Q: I work at a private classical Christian school in the Kansas City area. Our board has agreed to use the Benevon Model, but we are having a difficult time coming up with the Emotional Hook. While we do give away a lot of money for financial aid, the bulk of our students live in an area that is considered affluent. Therefore, even though our school needs financial support (tuition does not cover the budget and unexpected expenses) we have not been able to come up with a story that motivates people to give. Do you have any suggestions? Our headmaster is now wanting to add traditional types of fundraising to supplement the Benevon Model and I would like to avoid that at all costs.
Jane in Missouri
A: The Emotional Hook is a key ingredient of the Point of Entry Event and the Ask Event. While not every guest will choose to become more involved with your organization, you must connect guests to your mission deeply enough that the folks who do believe in your work feel called to get involved after attending the event. We encourage each team member we work with to start by looking at their own passion for the work they do. After all, there are hundreds of other causes that they could be supporting—why work at this nonprofit or serve on this particular board? Each speaker at your Point of Entry—from your Visionary Leader, to your tour guide, to your storytellers—should briefly say why they do this work. If they are sharing from the heart, that will be moving to the attendees.
We also recommend that you vary the perspectives of your storytellers throughout the Point of Entry. Since you should be having three stops, perhaps one story is told by a parent, one by a teacher, and the last by a student or alumni of the school. Be sure you have coached them to share the deeper emotional connection in each story, not to just keep it surface-level. Each storyteller should be scripted and rehearsed and should share their story consistently from one Point of Entry to the next.
At each of your tour stops, you will also highlight a myth, a myth-busting fact, and a need. For example, let's look at one tour stop where you share the impact of your school on one student who was able to enroll due to tuition assistance being available. The myth might be that a classical Christian school is only for affluent families. The myth-busting fact could be that while you do serve families who pay full tuition, 40% of the students at your school receive tuition assistance that makes it possible to be there. Then the need that comes after the story, for example a story about a student on partial scholarship who goes on to great achievements, could be that for every student you can award tuition assistance to, there are other families in need.
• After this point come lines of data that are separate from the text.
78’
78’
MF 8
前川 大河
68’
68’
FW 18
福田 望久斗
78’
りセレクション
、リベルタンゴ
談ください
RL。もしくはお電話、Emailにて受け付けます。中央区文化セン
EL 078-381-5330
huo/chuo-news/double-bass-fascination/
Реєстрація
Perhaps they are families who want this type of education for their child but feel they cannot afford it, perhaps it's a family choosing which of their two children they need to send to your school most. In order to reach these families in need, you would like to provide an additional 25% in tuition assistance each year.
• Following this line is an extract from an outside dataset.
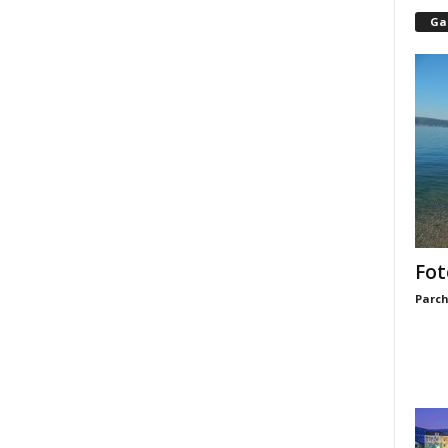
Gal
Fot
Parch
The final testimonial is another key place for the emotion to come through in your Point of Entry Event. This should be delivered first-hand by a parent, student, or even a teacher who has been impacted by your school. For this story and the others, keep in mind that the person may have been "fine" when they came to you, but how did they get where they are now? How did you take that student from good to great? What will these students be doing when they leave your school and how will you have prepared them to be the future business leaders, parents, elected officials, etc. in your community?